* _Supplied text_:
+--
From the "What to Expect" tab of their website:

Profile Age-wise, we are young. Sunday morning attendance is between 900 and 1,000 people. Dress trends toward business-casual, though you can find anything from jeans to suits. People are friendly, though with 200+ visitors each week, you’ll need to be bold and introduce yourself.

Beginning On Sunday morning at 9:30am we come together for an hour for our Core Seminar programs, in which we learn about God’s Word and its application to all areas of life. Following that, we begin our Sunday morning service at 10:30am. As we find our seats in the Main and West Halls, we sing songs to prepare our hearts for the service.

Music The music we sing at CHBC is a blend of old and new. We love the doctrinally rich hymns of the sixteenth century and we find blessing in the choruses of the twenty-first. Most of us who are comfortable with music from one particular era have discovered, while at CHBC, that we have come to enjoy other songs we had not previously encountered. We strongly prefer congregational singing, which emphasizes the gathered body singing praise to God with one voice, over performed music, which tends to spotlight the abilities of some while encouraging passivity in the rest.
+--
* _Tasks to complete_:
[1] In the church's "What to Expect" text, what time does the Sunday morning service start?
[2] Name every section heading in the church's "What to Expect" text.
[3] Go on with the church's "What to Expect" text from where it stops.

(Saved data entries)
+--
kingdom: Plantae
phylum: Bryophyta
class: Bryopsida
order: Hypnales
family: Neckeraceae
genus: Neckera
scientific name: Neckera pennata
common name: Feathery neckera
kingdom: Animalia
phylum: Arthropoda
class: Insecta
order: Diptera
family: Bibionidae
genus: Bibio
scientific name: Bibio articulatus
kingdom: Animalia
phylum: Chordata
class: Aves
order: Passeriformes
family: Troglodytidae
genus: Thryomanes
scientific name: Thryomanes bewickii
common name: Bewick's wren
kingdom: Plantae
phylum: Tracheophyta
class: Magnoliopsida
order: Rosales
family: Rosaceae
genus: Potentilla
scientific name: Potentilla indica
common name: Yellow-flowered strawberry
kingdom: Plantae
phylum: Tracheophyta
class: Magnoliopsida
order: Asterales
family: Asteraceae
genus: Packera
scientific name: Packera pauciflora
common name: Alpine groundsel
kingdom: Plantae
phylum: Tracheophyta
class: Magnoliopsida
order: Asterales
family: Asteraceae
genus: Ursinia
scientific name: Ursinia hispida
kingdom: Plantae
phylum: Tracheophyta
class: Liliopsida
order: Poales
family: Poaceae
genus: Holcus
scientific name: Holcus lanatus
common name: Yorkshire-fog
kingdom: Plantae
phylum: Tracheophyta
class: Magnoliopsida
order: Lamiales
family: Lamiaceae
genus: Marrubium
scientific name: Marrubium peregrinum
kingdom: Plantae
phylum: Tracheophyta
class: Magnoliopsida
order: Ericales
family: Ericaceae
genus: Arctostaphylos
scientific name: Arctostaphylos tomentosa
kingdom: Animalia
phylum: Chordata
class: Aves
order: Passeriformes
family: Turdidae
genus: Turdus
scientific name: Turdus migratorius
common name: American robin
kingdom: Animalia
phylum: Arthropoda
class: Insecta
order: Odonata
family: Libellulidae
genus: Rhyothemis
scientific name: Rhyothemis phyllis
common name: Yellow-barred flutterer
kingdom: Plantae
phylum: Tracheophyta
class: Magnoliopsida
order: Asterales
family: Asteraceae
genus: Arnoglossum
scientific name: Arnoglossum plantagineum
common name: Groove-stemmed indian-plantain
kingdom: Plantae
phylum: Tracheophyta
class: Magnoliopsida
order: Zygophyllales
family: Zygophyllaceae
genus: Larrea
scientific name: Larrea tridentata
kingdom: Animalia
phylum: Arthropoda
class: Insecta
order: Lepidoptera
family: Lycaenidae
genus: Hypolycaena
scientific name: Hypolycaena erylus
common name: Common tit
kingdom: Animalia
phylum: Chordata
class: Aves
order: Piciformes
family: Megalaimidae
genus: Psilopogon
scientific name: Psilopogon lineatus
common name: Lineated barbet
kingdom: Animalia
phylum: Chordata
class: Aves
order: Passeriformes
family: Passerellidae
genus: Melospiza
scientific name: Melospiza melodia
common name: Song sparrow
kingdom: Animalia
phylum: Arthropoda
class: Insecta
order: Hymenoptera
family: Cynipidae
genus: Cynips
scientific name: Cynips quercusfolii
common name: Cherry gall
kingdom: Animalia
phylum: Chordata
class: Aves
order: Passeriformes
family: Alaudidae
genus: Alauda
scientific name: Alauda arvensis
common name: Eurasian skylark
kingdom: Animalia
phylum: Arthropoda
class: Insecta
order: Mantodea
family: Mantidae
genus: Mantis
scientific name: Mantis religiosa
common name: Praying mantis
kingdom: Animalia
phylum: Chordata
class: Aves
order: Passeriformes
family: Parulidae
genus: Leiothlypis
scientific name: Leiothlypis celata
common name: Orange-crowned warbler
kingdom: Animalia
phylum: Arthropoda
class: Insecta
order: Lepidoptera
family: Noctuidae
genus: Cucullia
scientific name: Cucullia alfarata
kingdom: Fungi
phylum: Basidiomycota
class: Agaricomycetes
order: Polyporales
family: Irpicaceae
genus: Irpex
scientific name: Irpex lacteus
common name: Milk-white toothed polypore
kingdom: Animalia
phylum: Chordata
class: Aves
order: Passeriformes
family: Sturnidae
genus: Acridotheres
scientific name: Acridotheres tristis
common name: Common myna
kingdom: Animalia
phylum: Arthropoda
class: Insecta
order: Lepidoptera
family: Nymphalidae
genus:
+--
* _Answers per task_:
[1] 10:30am

[2] Profile, Beginning, Music

[3]
Body of Service Our service formally begins at 10:30am, led most often by an elder or pastoral staff member. During this time, we sing several songs, offer prayers of praise and confession to God, hear Scripture read, and give our offerings and tithes.

Sermons Preaching at CHBC is generally expositional, meaning that it seeks to declare the point of a particular Biblical passage. Sermons usually last around an hour and are packed with material for reflection. On a regular basis, our sermon series alternate between the Old and New Testaments. All preaching is driven by the Gospel, the Bible’s main message of God saving sinners through the death and resurrection of Jesus Christ.

Post Sermon We sing a hymn encapsulating the theme of the sermon and then take our seats once more for a brief moment of silent reflection. A typical service is finished by 12:45 pm. We provide light refreshments in the West Hall immediately after the service to encourage fellowship. An hour later, you might still find folks talking over the sermon and events of the past week.

http://www.capitolhillbaptist.org/visit-us/what-to-expect/sunday-morning-service/

JohnBrian's picture

I was reading and thought I would love to visit the church when next I have opportunity. Then I read that service ends at 12:45pm and realized I'm way too Baptist to want to stay 45 minutes past noon.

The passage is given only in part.